## DO THIS
Can you reproduce the listing below line for line, with every character unchanged?

## PROVIDED RECORDS
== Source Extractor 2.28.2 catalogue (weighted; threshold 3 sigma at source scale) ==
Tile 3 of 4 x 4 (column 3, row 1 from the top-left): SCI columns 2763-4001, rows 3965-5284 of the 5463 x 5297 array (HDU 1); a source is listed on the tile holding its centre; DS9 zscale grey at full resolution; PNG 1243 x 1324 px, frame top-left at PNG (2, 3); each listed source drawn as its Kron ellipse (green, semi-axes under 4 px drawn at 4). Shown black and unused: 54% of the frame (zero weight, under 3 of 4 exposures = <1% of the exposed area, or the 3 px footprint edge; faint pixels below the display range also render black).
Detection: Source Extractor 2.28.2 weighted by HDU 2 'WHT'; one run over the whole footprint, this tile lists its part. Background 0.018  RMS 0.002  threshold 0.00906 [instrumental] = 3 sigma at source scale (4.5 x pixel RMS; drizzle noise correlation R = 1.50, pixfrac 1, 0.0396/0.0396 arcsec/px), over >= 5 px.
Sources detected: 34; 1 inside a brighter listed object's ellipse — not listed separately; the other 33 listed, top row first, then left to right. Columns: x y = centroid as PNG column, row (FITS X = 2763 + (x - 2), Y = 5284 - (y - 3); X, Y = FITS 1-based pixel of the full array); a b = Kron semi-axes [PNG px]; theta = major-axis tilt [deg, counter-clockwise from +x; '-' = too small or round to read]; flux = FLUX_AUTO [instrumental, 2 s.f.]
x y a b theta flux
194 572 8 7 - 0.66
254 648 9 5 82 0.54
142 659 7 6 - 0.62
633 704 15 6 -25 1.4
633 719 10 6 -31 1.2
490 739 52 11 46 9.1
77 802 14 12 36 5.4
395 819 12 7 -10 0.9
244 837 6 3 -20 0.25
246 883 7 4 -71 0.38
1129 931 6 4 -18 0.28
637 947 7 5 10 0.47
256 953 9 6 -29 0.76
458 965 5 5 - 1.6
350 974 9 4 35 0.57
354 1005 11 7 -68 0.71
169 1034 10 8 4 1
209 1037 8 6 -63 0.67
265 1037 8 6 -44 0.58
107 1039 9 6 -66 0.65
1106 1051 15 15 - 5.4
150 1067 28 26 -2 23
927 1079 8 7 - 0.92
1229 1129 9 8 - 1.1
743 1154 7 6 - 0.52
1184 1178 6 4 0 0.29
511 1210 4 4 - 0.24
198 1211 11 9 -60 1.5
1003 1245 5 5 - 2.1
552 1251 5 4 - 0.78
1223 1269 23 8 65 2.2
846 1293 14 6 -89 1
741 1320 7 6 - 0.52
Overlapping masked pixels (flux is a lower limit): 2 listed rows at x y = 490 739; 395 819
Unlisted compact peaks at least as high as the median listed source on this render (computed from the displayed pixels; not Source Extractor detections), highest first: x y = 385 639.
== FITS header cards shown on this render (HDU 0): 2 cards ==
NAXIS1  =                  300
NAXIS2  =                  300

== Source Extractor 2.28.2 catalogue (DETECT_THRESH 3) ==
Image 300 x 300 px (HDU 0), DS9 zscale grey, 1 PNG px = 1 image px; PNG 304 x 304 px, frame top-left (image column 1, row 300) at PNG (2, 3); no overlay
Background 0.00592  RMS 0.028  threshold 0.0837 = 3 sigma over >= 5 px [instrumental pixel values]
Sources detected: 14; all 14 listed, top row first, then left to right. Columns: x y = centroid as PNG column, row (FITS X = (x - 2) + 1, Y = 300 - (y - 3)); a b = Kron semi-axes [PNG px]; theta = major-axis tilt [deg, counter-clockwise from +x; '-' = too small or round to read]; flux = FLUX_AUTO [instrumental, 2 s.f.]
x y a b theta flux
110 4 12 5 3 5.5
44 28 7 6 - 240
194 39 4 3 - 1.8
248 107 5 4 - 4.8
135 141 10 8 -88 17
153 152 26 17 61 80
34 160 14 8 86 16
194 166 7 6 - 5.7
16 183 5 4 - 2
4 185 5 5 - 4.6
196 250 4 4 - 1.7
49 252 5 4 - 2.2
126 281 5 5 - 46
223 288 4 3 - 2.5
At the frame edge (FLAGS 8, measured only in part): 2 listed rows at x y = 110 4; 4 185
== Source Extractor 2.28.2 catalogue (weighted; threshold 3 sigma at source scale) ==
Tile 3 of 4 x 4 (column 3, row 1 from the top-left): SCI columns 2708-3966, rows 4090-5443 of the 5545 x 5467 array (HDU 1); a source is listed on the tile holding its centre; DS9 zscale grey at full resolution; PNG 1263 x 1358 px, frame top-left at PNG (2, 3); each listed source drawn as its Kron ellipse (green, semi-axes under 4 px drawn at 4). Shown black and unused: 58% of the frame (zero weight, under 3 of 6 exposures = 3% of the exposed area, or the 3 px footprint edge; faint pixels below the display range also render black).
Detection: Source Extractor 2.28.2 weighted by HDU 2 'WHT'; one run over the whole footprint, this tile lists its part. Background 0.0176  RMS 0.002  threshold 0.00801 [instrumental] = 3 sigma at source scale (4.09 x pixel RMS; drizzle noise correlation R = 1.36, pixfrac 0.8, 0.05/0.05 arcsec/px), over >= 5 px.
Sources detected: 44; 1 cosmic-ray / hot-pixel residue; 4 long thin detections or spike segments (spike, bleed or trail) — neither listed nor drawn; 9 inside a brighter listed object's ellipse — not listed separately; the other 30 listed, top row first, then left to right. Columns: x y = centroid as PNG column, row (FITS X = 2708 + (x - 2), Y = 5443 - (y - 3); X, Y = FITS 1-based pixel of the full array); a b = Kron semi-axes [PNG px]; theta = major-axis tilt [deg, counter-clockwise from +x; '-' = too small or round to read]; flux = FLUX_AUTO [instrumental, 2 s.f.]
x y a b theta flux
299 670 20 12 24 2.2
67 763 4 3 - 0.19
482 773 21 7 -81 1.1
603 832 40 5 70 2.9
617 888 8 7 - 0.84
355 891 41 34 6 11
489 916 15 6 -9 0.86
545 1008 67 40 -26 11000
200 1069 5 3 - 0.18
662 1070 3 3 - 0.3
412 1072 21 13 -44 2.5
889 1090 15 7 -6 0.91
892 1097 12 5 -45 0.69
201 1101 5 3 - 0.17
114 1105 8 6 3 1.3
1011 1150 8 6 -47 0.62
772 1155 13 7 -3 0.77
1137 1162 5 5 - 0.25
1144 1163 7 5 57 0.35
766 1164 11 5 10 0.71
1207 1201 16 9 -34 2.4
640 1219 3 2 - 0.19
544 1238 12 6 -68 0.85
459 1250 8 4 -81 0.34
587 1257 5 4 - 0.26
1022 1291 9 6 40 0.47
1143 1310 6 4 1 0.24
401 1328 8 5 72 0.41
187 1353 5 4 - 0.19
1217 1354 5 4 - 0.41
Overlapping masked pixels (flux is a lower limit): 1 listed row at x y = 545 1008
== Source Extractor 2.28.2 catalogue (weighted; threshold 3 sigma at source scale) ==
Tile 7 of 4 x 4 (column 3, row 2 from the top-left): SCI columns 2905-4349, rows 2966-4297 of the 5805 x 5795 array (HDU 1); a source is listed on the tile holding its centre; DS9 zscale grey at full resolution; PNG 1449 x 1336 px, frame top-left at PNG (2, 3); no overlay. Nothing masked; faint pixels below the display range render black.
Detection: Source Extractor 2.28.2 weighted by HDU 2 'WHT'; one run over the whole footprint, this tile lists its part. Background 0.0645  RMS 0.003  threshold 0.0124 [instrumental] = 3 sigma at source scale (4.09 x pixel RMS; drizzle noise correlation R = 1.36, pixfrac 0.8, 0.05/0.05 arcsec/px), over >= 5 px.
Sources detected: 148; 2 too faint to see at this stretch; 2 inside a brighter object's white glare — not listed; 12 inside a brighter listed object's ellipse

## TASK ANSWER
== Source Extractor 2.28.2 catalogue (weighted; threshold 3 sigma at source scale) ==
Tile 3 of 4 x 4 (column 3, row 1 from the top-left): SCI columns 2763-4001, rows 3965-5284 of the 5463 x 5297 array (HDU 1); a source is listed on the tile holding its centre; DS9 zscale grey at full resolution; PNG 1243 x 1324 px, frame top-left at PNG (2, 3); each listed source drawn as its Kron ellipse (green, semi-axes under 4 px drawn at 4). Shown black and unused: 54% of the frame (zero weight, under 3 of 4 exposures = <1% of the exposed area, or the 3 px footprint edge; faint pixels below the display range also render black).
Detection: Source Extractor 2.28.2 weighted by HDU 2 'WHT'; one run over the whole footprint, this tile lists its part. Background 0.018  RMS 0.002  threshold 0.00906 [instrumental] = 3 sigma at source scale (4.5 x pixel RMS; drizzle noise correlation R = 1.50, pixfrac 1, 0.0396/0.0396 arcsec/px), over >= 5 px.
Sources detected: 34; 1 inside a brighter listed object's ellipse — not listed separately; the other 33 listed, top row first, then left to right. Columns: x y = centroid as PNG column, row (FITS X = 2763 + (x - 2), Y = 5284 - (y - 3); X, Y = FITS 1-based pixel of the full array); a b = Kron semi-axes [PNG px]; theta = major-axis tilt [deg, counter-clockwise from +x; '-' = too small or round to read]; flux = FLUX_AUTO [instrumental, 2 s.f.]
x y a b theta flux
194 572 8 7 - 0.66
254 648 9 5 82 0.54
142 659 7 6 - 0.62
633 704 15 6 -25 1.4
633 719 10 6 -31 1.2
490 739 52 11 46 9.1
77 802 14 12 36 5.4
395 819 12 7 -10 0.9
244 837 6 3 -20 0.25
246 883 7 4 -71 0.38
1129 931 6 4 -18 0.28
637 947 7 5 10 0.47
256 953 9 6 -29 0.76
458 965 5 5 - 1.6
350 974 9 4 35 0.57
354 1005 11 7 -68 0.71
169 1034 10 8 4 1
209 1037 8 6 -63 0.67
265 1037 8 6 -44 0.58
107 1039 9 6 -66 0.65
1106 1051 15 15 - 5.4
150 1067 28 26 -2 23
927 1079 8 7 - 0.92
1229 1129 9 8 - 1.1
743 1154 7 6 - 0.52
1184 1178 6 4 0 0.29
511 1210 4 4 - 0.24
198 1211 11 9 -60 1.5
1003 1245 5 5 - 2.1
552 1251 5 4 - 0.78
1223 1269 23 8 65 2.2
846 1293 14 6 -89 1
741 1320 7 6 - 0.52
Overlapping masked pixels (flux is a lower limit): 2 listed rows at x y = 490 739; 395 819
Unlisted compact peaks at least as high as the median listed source on this render (computed from the displayed pixels; not Source Extractor detections), highest first: x y = 385 639.
== FITS header cards shown on this render (HDU 0): 2 cards ==
NAXIS1  =                  300
NAXIS2  =                  300

== Source Extractor 2.28.2 catalogue (DETECT_THRESH 3) ==
Image 300 x 300 px (HDU 0), DS9 zscale grey, 1 PNG px = 1 image px; PNG 304 x 304 px, frame top-left (image column 1, row 300) at PNG (2, 3); no overlay
Background 0.00592  RMS 0.028  threshold 0.0837 = 3 sigma over >= 5 px [instrumental pixel values]
Sources detected: 14; all 14 listed, top row first, then left to right. Columns: x y = centroid as PNG column, row (FITS X = (x - 2) + 1, Y = 300 - (y - 3)); a b = Kron semi-axes [PNG px]; theta = major-axis tilt [deg, counter-clockwise from +x; '-' = too small or round to read]; flux = FLUX_AUTO [instrumental, 2 s.f.]
x y a b theta flux
110 4 12 5 3 5.5
44 28 7 6 - 240
194 39 4 3 - 1.8
248 107 5 4 - 4.8
135 141 10 8 -88 17
153 152 26 17 61 80
34 160 14 8 86 16
194 166 7 6 - 5.7
16 183 5 4 - 2
4 185 5 5 - 4.6
196 250 4 4 - 1.7
49 252 5 4 - 2.2
126 281 5 5 - 46
223 288 4 3 - 2.5
At the frame edge (FLAGS 8, measured only in part): 2 listed rows at x y = 110 4; 4 185
== Source Extractor 2.28.2 catalogue (weighted; threshold 3 sigma at source scale) ==
Tile 3 of 4 x 4 (column 3, row 1 from the top-left): SCI columns 2708-3966, rows 4090-5443 of the 5545 x 5467 array (HDU 1); a source is listed on the tile holding its centre; DS9 zscale grey at full resolution; PNG 1263 x 1358 px, frame top-left at PNG (2, 3); each listed source drawn as its Kron ellipse (green, semi-axes under 4 px drawn at 4). Shown black and unused: 58% of the frame (zero weight, under 3 of 6 exposures = 3% of the exposed area, or the 3 px footprint edge; faint pixels below the display range also render black).
Detection: Source Extractor 2.28.2 weighted by HDU 2 'WHT'; one run over the whole footprint, this tile lists its part. Background 0.0176  RMS 0.002  threshold 0.00801 [instrumental] = 3 sigma at source scale (4.09 x pixel RMS; drizzle noise correlation R = 1.36, pixfrac 0.8, 0.05/0.05 arcsec/px), over >= 5 px.
Sources detected: 44; 1 cosmic-ray / hot-pixel residue; 4 long thin detections or spike segments (spike, bleed or trail) — neither listed nor drawn; 9 inside a brighter listed object's ellipse — not listed separately; the other 30 listed, top row first, then left to right. Columns: x y = centroid as PNG column, row (FITS X = 2708 + (x - 2), Y = 5443 - (y - 3); X, Y = FITS 1-based pixel of the full array); a b = Kron semi-axes [PNG px]; theta = major-axis tilt [deg, counter-clockwise from +x; '-' = too small or round to read]; flux = FLUX_AUTO [instrumental, 2 s.f.]
x y a b theta flux
299 670 20 12 24 2.2
67 763 4 3 - 0.19
482 773 21 7 -81 1.1
603 832 40 5 70 2.9
617 888 8 7 - 0.84
355 891 41 34 6 11
489 916 15 6 -9 0.86
545 1008 67 40 -26 11000
200 1069 5 3 - 0.18
662 1070 3 3 - 0.3
412 1072 21 13 -44 2.5
889 1090 15 7 -6 0.91
892 1097 12 5 -45 0.69
201 1101 5 3 - 0.17
114 1105 8 6 3 1.3
1011 1150 8 6 -47 0.62
772 1155 13 7 -3 0.77
1137 1162 5 5 - 0.25
1144 1163 7 5 57 0.35
766 1164 11 5 10 0.71
1207 1201 16 9 -34 2.4
640 1219 3 2 - 0.19
544 1238 12 6 -68 0.85
459 1250 8 4 -81 0.34
587 1257 5 4 - 0.26
1022 1291 9 6 40 0.47
1143 1310 6 4 1 0.24
401 1328 8 5 72 0.41
187 1353 5 4 - 0.19
1217 1354 5 4 - 0.41
Overlapping masked pixels (flux is a lower limit): 1 listed row at x y = 545 1008
== Source Extractor 2.28.2 catalogue (weighted; threshold 3 sigma at source scale) ==
Tile 7 of 4 x 4 (column 3, row 2 from the top-left): SCI columns 2905-4349, rows 2966-4297 of the 5805 x 5795 array (HDU 1); a source is listed on the tile holding its centre; DS9 zscale grey at full resolution; PNG 1449 x 1336 px, frame top-left at PNG (2, 3); no overlay. Nothing masked; faint pixels below the display range render black.
Detection: Source Extractor 2.28.2 weighted by HDU 2 'WHT'; one run over the whole footprint, this tile lists its part. Background 0.0645  RMS 0.003  threshold 0.0124 [instrumental] = 3 sigma at source scale (4.09 x pixel RMS; drizzle noise correlation R = 1.36, pixfrac 0.8, 0.05/0.05 arcsec/px), over >= 5 px.
Sources detected: 148; 2 too faint to see at this stretch; 2 inside a brighter object's white glare — not listed; 12 inside a brighter listed object's ellipse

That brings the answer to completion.